Sunday, November 28, 2010

a rock and a hard place

i am conflicted..... i am not sure what the right thing to do.
i spoke with DH about this last night, and he was no help.......

ok, so here's the situation.
i have 2 jobs.....

job #1 i started in july of 2009..... DH and I were starting to get frustrated with the TTC efforts, i had just started to make some changes to be healthier. for example not drinking, no caffeine....
now in the restaurant business you work with a lot of people who party, and they party HARD. so basically, i don't really hang out with anyone from this job because they love to party, and i was trying to get knocked up..... it's ok, not the end of the world.

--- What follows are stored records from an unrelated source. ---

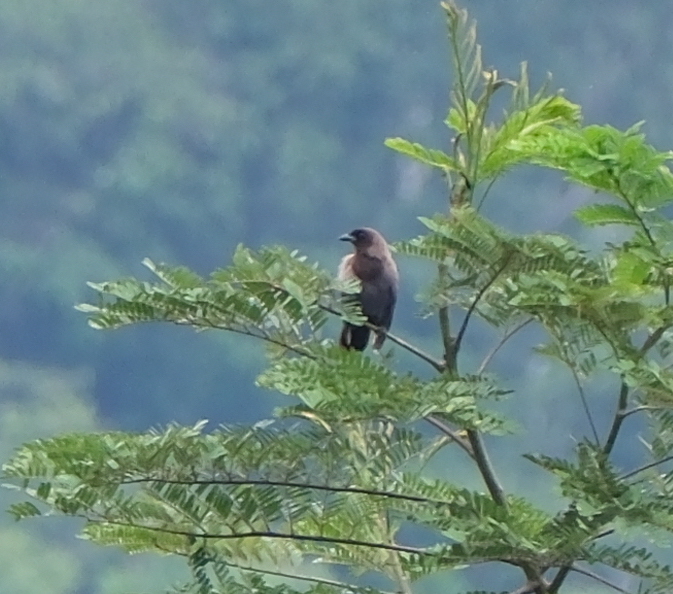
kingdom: Animalia
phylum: Chordata
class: Aves
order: Passeriformes
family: Corvidae
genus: Cyanocorax
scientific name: Cyanocorax cyanomelas
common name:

now i have job #2..... some of these people i have worked with on and off for 10 years..... some of these people i have partied my ass of with. i mean i spent the first half of my twenty's getting fucked up with some of these people. yes we are all older and wiser, but still, they knew me in what seems to be another life.
also, as i grew professionally, i became a boss to many of these people, so there is another group within this restaurant who don't know me as the fun, have a good time jessica, but i would love to hang out with every once in a while.

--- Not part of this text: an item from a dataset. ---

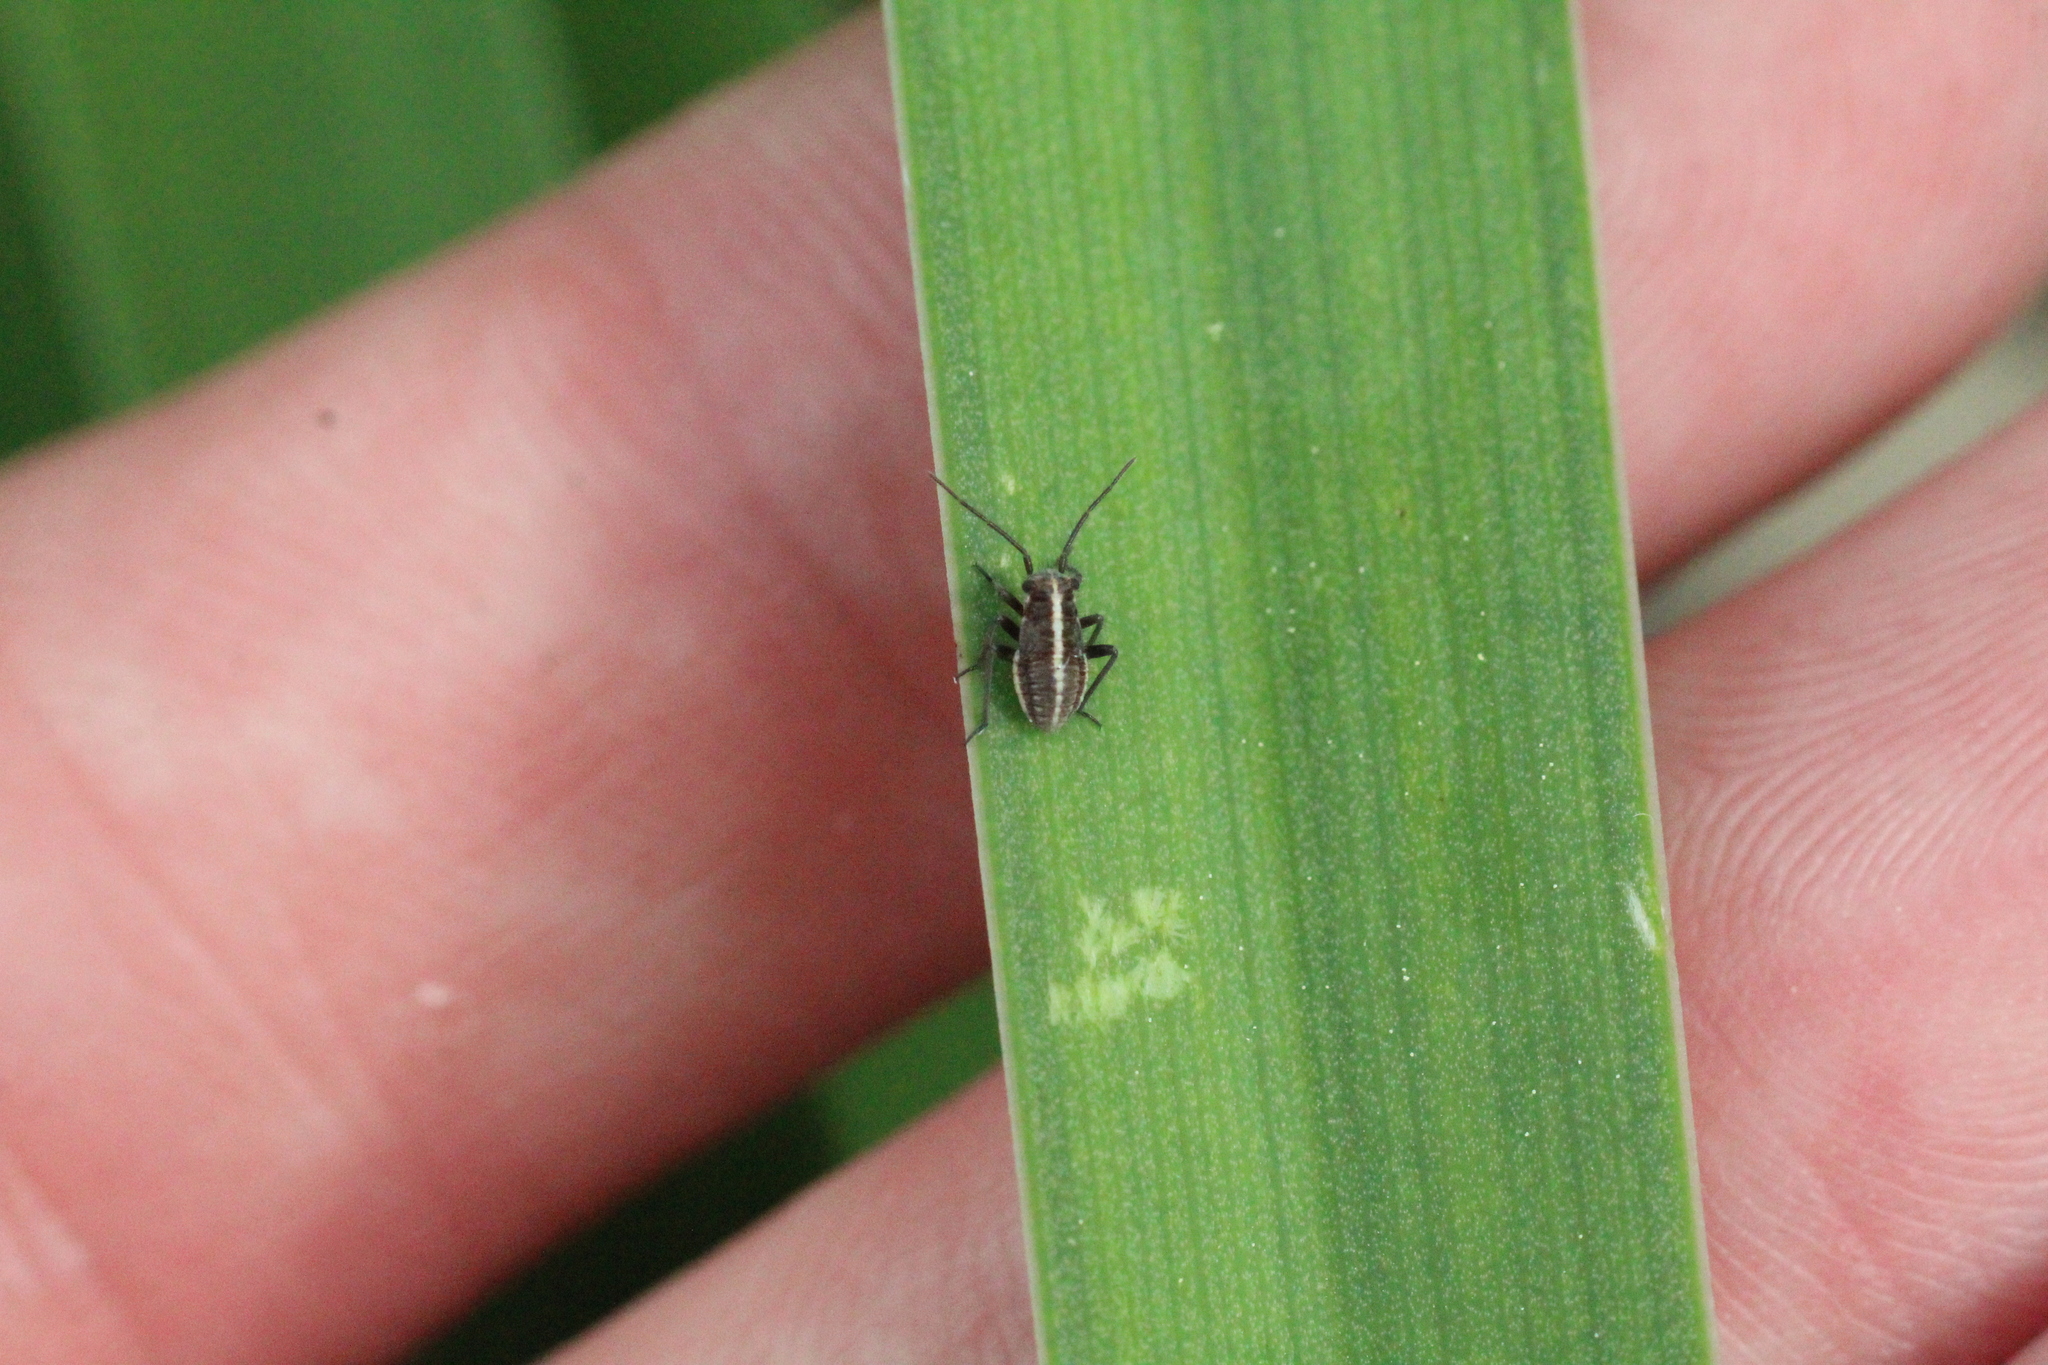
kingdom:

so now, as i am back in an hourly position, i am torn..... torn because of IF. it kills me.

because we are on a break, i am ready to have a little fun, let my hair down..... i am allowed to hang out with whomever i want, and they want to hang out. ( as a manager, i was not allowed to hang out with my employees)

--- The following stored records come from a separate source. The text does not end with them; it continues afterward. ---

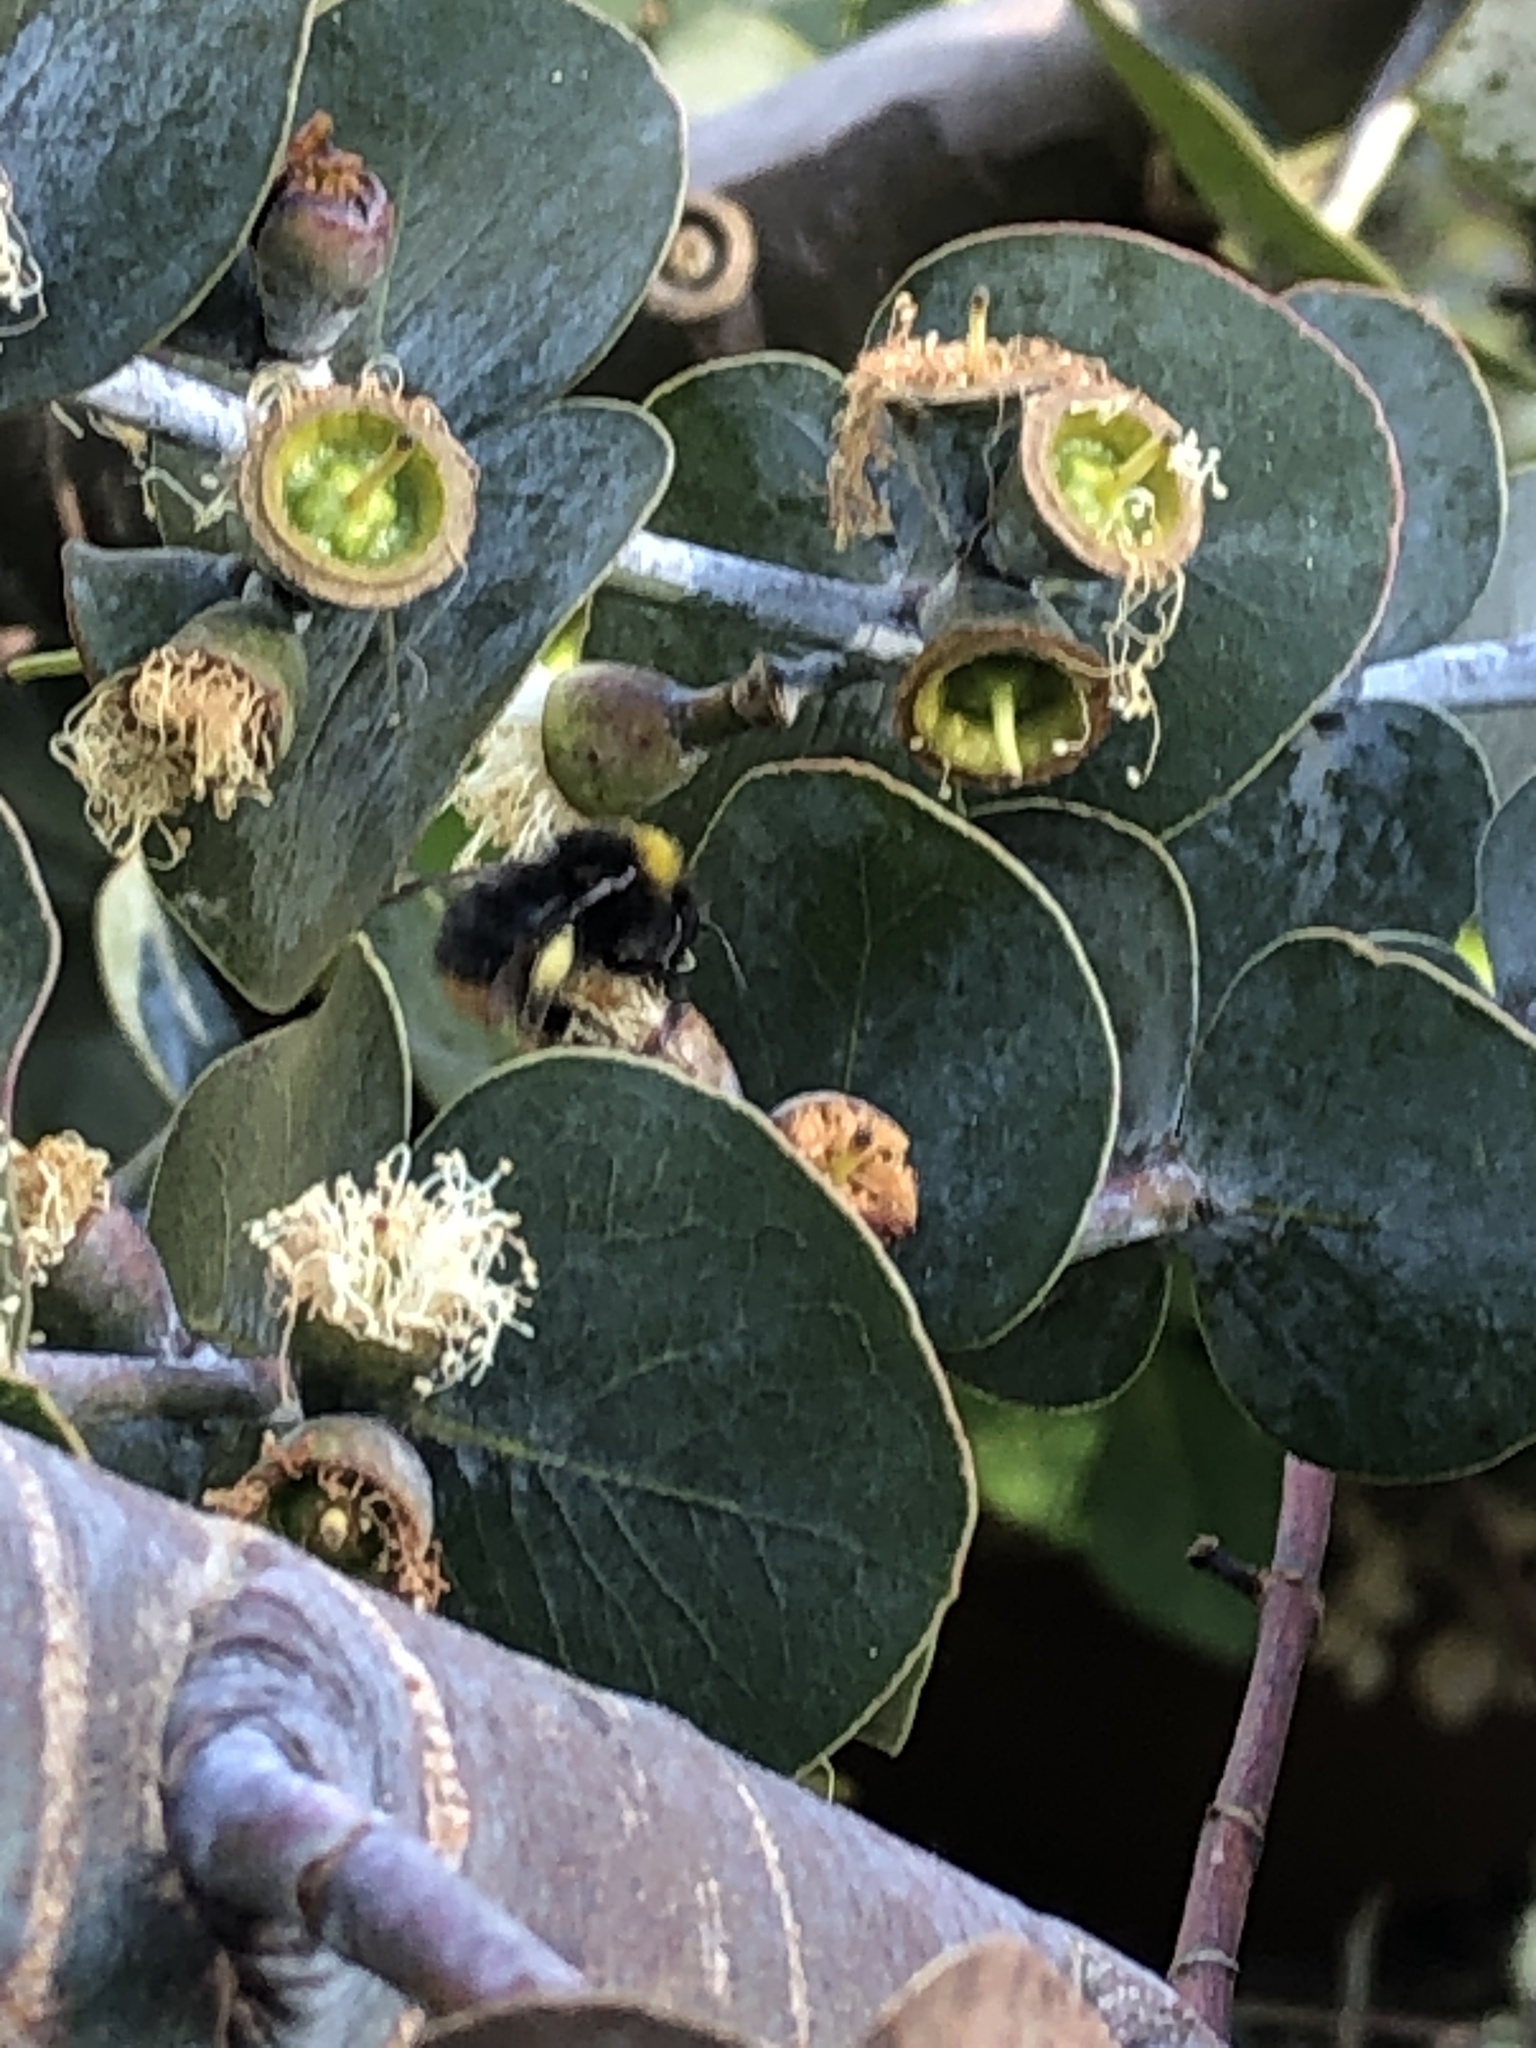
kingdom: Animalia
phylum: Arthropoda
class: Insecta
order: Hymenoptera
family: Apidae
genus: Bombus
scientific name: Bombus pratorum
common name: Early humble-bee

but what happens when our break ends..... what happens when i go back to being the hormonal, self-injecting, hermit-like, well behaved, symptom chasing jessica.

my friends, the people i have known forever. the people i love and trust know about the IF. i DO NOT want people i work with to know about our struggle. i do not want to lie about why i can't go have a drink after work, i do not want them speculating as to my pregnancy status, i want nothing to do with it. so what do i do?

i feel stuck.

i would so love to go have a drink and have some fun after work, but at the same time, i don't want to have to explain myself when i am unable to cut loose and have fun anymore. Dh said i was being anti-social.

IF makes me feel lonely in so many ways.

1 comment:

  1. Eep, partying with co-workers = dangerous. The question then becomes dangerous good or dangerous bad. Hang in there lovely lady.